In einer ausführlichen Laudatio ging er auf die Laufbahn von Robert Spiller, der seit fast 17 Jahren sein Amt als Kreisbrandrat verantwortungsbewusst und zuverlässig ausübt, ein. „Mit seinen Kollegen geht er buchstäblich durchs Feuer. Es freut mich, dass wir im Landkreis eine solch harmonische und erfolgreiche Zusammenarbeit aufweisen können“, so Hafner. Gerne hätte er ihm im Namen des Freistaates Bayern die verdiente Ehrung überbracht, da Spiller jedoch erkrankt fehlte, erfolgt sie zu einem späteren Zeitpunkt.

Die im Bericht des Schatzmeisters erwähnten Zahlen seien in Buchführung und finanzieller Hinsicht in Ordnung, bestätigte Kassenprüfer Christian Blaha.
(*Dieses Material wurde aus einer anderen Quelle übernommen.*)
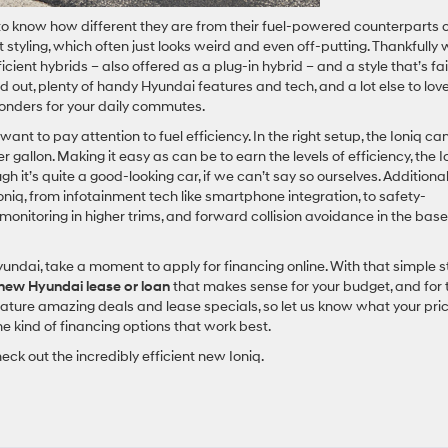
 to know how different they are from their fuel-powered counterparts 
styling, which often just looks weird and even off-putting. Thankfully 
ficient hybrids – also offered as a plug-in hybrid – and a style that’s fai
 out, plenty of handy Hyundai features and tech, and a lot else to love
wonders for your daily commutes.
 want to pay attention to fuel efficiency. In the right setup, the Ioniq ca
gallon. Making it easy as can be to earn the levels of efficiency, the I
gh it’s quite a good-looking car, if we can’t say so ourselves. Additionall
Ioniq, from infotainment tech like smartphone integration, to safety-
monitoring in higher trims, and forward collision avoidance in the base
yundai, take a moment to apply for financing online. With that simple 
new Hyundai lease or loan
that makes sense for your budget, and for 
feature amazing deals and lease specials, so let us know what your pri
he kind of financing options that work best.
k out the incredibly efficient new Ioniq.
Ohne Gegenstimme wählten die Mitglieder anschließend Martin Mayer wieder zum Schatzmeister sowie Christian Blaha (FW Unterknöringen) und Andreas Faith (Ziemetshausen) als Kassenrevisoren. Kreisbrandinspektor Härtl und Landrat Hafner ehrten im Verlauf der Versammlung mehrere verdiente Aktive mit silberner und goldener Inspektionsnadel.